Research Good News
A look at research and creative activity at UTK. . .
Compiled by Research Information Services of the University of Tennessee
Knoxville Office of Research.
August 8, 1996 - Volume 2, Number 10.
In his 1950 book "Homo Ludens," the Dutch historian Johan
Huizinga described play as activity which "supersedes a purely biological,
physical activity." Work with captive animals has shown that encouraging them to
"play" enriches their well-being in captivity. Non-bird reptiles have mostly
been left out of this loop. The psychological well-being of this group has been
little studied, and it has been generally assumed that these animals were
incapable of play.
In a recent issue of "Zoo
Dr. Gordon Burghardt, UTK Professor of Psychology, reports on his
observations of play in an aquatic turtle in the National Zoo in Washington,
D.C. Not only did the turtle play, but the extent and nature of its activity
raised questions about whether play can really be seen as essentially "useless"
Pigface, who has since
died, was a large soft-shelled African turtle acquired by the Zoo in 1940. In
the 1980s, when he began to claw his own skin, keepers provided Pigface with
objects such as balls, sticks, and hoses in an attempt to distract him from
self-mutilating behavior. They observed that he seemed to spend a large amount
of his time in what appeared to be play behavior. Over several years, he also
decreased his self-mutilating behaviors.
In 1991, Dr. Burghardt
videotaped the turtle's behavior as part of his continuing research on play and
the well-being of animals in captivity. Analysis of the videotape showed that
the turtle was active about 67.7% of the time. For 20.7% of the total time it
played, interacting with the objects in its tank. The first level of general
activity is unusually high, especially for a turtle, and the level of "play"

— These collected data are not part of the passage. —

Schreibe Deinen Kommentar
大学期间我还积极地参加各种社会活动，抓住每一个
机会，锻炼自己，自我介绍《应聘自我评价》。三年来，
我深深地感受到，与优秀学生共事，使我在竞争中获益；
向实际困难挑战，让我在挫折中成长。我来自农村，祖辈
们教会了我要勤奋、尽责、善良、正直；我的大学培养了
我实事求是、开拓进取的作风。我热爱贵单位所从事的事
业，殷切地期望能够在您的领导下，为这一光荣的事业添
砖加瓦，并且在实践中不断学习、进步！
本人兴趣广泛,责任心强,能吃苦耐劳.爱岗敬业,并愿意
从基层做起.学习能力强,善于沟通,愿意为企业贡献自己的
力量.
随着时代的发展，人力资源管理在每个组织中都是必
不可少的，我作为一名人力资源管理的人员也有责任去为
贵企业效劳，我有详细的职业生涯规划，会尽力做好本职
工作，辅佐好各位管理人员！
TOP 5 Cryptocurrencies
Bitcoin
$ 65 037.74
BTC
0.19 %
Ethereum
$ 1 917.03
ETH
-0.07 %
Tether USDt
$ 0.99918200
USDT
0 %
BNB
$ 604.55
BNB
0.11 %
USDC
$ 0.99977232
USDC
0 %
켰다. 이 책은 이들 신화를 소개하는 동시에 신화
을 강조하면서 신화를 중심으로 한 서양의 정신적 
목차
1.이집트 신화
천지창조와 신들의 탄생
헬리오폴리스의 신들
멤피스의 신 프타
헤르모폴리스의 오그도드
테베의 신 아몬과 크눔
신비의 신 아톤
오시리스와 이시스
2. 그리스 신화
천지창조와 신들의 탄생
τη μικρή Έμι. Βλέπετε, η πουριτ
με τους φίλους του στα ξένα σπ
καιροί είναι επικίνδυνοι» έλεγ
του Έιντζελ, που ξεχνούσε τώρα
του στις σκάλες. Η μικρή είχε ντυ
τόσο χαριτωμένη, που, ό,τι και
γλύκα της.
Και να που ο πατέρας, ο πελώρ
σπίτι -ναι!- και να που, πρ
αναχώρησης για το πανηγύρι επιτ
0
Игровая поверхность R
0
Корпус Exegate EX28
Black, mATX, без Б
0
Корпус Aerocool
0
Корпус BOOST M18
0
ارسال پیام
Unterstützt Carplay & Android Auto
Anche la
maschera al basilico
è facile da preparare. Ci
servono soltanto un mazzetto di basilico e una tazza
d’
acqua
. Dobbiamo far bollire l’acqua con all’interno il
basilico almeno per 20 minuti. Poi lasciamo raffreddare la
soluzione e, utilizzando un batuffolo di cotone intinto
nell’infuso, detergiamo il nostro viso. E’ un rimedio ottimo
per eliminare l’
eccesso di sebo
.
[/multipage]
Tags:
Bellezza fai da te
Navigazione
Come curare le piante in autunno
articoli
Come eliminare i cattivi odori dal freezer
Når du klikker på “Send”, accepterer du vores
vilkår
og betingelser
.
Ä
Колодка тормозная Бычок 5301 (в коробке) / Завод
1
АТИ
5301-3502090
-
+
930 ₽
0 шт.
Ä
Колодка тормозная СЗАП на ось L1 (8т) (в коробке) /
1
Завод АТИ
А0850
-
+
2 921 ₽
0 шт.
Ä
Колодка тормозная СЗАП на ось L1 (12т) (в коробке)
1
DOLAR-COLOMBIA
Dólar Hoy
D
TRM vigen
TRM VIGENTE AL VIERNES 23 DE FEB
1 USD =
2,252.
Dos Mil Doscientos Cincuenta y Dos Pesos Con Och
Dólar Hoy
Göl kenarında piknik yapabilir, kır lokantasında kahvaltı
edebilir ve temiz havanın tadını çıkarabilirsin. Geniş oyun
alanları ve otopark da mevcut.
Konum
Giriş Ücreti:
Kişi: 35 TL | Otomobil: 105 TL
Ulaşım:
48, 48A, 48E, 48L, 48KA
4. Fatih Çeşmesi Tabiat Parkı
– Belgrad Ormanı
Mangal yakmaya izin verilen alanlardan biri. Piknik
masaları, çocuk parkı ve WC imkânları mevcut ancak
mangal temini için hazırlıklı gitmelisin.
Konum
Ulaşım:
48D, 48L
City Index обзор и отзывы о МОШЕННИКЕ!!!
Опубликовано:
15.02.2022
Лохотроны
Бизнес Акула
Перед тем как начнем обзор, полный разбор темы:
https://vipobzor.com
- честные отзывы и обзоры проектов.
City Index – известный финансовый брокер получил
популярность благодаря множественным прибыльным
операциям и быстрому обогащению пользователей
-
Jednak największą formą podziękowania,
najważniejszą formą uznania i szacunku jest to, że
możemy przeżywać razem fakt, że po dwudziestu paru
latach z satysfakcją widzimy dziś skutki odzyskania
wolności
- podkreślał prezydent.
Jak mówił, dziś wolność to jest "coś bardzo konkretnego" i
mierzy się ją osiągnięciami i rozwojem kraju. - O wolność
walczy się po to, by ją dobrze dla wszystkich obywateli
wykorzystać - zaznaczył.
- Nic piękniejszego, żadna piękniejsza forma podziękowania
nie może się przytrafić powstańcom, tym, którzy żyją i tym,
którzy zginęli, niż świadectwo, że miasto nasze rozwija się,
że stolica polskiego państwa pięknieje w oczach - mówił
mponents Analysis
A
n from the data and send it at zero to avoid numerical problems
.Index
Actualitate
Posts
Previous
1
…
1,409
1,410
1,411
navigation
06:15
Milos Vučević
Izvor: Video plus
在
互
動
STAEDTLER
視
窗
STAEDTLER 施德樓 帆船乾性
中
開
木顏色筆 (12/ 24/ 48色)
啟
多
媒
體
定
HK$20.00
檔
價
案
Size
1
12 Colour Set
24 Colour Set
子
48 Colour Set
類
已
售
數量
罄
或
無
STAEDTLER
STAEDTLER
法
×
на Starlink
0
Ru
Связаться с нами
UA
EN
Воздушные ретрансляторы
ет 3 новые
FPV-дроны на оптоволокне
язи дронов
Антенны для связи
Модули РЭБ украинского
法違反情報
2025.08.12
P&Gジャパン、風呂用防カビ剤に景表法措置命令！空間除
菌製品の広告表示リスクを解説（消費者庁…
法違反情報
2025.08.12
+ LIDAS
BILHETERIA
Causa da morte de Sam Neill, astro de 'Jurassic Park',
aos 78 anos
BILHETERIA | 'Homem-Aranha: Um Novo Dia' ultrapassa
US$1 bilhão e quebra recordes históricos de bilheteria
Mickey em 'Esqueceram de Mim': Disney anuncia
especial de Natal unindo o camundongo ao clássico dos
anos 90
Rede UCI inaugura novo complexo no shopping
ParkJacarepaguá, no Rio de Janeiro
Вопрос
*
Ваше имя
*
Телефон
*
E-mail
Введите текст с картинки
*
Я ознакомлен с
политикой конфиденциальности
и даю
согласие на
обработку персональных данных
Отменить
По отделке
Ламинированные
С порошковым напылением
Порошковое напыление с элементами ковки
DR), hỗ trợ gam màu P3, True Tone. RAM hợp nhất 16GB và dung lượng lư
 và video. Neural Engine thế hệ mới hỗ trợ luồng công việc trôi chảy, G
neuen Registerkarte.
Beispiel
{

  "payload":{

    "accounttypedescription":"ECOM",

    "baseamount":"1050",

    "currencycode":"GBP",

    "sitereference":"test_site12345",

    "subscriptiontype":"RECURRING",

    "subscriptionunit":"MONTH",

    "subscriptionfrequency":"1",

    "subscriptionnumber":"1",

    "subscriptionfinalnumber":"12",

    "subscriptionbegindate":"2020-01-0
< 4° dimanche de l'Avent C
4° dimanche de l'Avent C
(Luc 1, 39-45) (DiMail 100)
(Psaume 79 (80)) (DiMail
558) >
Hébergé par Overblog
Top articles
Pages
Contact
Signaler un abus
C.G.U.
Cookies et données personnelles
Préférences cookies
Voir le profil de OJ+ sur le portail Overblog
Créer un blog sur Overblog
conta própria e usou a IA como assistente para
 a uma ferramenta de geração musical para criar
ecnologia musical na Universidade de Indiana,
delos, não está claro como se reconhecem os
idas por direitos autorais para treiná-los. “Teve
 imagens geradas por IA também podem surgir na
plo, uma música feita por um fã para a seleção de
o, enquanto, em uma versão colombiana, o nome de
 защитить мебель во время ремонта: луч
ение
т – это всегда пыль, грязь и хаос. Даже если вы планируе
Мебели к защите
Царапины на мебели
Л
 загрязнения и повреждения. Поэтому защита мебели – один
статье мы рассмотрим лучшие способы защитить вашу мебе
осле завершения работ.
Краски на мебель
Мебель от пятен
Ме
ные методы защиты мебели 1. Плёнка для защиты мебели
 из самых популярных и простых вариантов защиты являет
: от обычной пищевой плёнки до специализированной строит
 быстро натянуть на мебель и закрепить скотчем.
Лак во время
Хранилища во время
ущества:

high even for mammals, which typically spend 1-10% of their time in play.
Many of the turtle's "play"
behaviors, like biting and pushing, were those he might exhibit if he were
hunting for food in his natural environment. Dr. Burghardt suggests that play
cannot be defined as "useless" activity, but rather as part of a continuum of
life-sustaining, stimulating activities. Pigface, whose captive environment
deprived him of stimulation and of contact with cospecies, had reacted with
self-mutilation until given objects to play with.
Dr. Burghardt concludes
that, contrary to popular belief, some reptiles may have innate needs for
stimulation and activity. He encourages those who work with reptiles to not only
provide them with "toys," but to experiment with their environments -- and to
look beyond mere physical appearance when assessing their well-being.